Unit 4: Chromosomal Mutations

  • Chromosomal mutations affect larger DNA regions and cause visible changes in chromosome structure.
  • Four major types of chromosomal mutations:
    • Deletions
    • Duplications
    • Inversions
    • Reciprocal Translocations
Types of Chromosomal Mutations
  • Deletions: loss of a chromosomal fragment, leading to the loss of genes. Loss of the centromere can result in the loss of the entire chromosome.
    • Deletions in embryos often lead to death or fatal abnormalities.
  • Duplications: regions of a chromosome are duplicated during DNA replication.
    • Duplicated genes may confer an advantage and potentially lead to the formation of new genes through duplication and divergence.
  • Inversions: the normal order of a gene sequence is reversed; a chromosome fragment breaks off and reattaches in the reverse order.
    • Inversions do not usually lead to serious consequences since all genes are present.
    • Small inversions are common and contribute to chromosomal evolution.
  • Translocations: a portion of one chromosome attaches to a non-homologous chromosome; two non-homologous chromosomes exchange terminal fragments.
    • Reciprocal translocations often occur in noncoding regions and may not disrupt gene function.
    • Problems can arise during gamete formation if homologous chromosomes do not pair and move together correctly due to the translocation, leading to developmental abnormalities.

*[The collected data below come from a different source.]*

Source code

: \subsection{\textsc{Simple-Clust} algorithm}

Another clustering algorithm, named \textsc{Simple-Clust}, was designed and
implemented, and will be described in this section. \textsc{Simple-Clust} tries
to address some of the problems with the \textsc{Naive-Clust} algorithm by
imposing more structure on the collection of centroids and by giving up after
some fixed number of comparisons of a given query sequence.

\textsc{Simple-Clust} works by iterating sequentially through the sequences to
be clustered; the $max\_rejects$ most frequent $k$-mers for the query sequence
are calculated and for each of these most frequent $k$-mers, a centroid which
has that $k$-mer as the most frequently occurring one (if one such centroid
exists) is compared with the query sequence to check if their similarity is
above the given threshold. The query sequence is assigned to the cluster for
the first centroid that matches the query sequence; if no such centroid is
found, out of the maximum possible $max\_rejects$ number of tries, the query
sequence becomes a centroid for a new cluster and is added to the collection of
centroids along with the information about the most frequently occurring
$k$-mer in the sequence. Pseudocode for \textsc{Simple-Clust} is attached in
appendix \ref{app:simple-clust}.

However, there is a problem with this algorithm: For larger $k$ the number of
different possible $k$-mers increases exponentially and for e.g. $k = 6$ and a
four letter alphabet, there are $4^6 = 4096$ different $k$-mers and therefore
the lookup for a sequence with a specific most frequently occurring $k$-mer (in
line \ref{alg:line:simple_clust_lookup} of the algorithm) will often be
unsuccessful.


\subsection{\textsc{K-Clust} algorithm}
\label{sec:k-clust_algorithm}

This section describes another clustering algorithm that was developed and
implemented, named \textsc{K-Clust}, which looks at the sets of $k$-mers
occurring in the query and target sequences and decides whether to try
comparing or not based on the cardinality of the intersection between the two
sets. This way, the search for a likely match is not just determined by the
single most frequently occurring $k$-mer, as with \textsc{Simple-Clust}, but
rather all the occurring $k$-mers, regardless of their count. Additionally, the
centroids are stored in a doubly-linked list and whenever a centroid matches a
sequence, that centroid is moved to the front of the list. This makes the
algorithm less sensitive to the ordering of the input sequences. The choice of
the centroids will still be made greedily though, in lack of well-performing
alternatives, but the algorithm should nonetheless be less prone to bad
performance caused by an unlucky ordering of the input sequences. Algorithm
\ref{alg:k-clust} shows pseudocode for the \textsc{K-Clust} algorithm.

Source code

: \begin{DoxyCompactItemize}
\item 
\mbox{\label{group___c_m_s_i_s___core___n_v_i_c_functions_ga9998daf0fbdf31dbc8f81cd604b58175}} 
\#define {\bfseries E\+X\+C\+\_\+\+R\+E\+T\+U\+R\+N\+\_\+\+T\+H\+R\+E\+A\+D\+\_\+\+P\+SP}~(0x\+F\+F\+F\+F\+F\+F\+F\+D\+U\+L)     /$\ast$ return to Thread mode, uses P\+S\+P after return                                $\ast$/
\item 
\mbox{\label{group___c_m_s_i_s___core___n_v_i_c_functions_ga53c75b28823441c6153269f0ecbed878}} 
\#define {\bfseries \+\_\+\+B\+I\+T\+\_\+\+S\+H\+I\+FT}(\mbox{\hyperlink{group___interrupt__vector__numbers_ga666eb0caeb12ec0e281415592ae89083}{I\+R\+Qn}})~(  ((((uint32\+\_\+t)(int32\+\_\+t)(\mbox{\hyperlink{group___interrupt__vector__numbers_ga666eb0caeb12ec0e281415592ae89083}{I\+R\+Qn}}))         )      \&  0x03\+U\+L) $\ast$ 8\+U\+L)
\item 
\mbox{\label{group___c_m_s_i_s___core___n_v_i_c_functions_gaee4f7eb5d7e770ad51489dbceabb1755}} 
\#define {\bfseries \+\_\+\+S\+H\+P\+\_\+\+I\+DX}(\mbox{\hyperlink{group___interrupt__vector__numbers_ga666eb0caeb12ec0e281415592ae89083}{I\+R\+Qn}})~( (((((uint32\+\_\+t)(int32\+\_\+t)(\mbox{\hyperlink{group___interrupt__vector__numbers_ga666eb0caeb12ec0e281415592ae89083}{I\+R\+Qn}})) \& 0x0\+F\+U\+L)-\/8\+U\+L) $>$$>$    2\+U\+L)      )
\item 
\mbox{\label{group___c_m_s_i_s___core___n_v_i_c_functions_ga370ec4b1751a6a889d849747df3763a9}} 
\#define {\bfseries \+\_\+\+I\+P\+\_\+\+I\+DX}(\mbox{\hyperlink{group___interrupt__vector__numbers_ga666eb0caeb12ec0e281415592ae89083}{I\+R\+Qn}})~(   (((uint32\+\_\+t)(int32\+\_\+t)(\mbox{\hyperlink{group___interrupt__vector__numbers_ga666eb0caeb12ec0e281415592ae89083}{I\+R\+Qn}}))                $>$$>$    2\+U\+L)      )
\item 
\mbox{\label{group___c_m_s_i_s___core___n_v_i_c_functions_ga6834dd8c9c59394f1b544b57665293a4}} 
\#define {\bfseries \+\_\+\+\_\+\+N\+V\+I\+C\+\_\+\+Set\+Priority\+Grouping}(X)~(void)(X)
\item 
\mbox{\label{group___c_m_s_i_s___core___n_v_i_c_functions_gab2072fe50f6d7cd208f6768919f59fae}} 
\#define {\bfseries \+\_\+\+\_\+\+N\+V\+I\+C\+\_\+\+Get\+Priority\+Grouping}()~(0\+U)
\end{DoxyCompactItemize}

Unit 5: Variation and Gene Evolution

  • Gene families can arise from gene duplication and mutation.
  • Beta-globin gene family: an example of a gene family that arose due to multiple rounds of gene duplication and sequence divergence.
    • Consists of five different genes expressed at various times during development.
    • All genes have the same function: to bind and carry oxygen in red blood cells.
    • The evolution of the beta-globin gene dates back 200 million years when a single duplication event led to the evolution of prenatal and adult globin genes.
    • Even within the same gene family, there are characteristic differences among the beta-globin genes of humans.
    • The two gamma globin genes found in fetuses are nearly identical in amino acid sequence, yet expressed at different levels. The sequences of all gene family members are identical enough to support the possibility that the existing globin genes arose through multiple duplication and divergence events.

Module Summary

  • Random mutations are common in DNA.
  • Cells have various repair mechanisms to fix mutations, but some mutations persist and are the basis for gene evolution and adaptation.
  • This leads to the variation that exists when comparing across many genomes.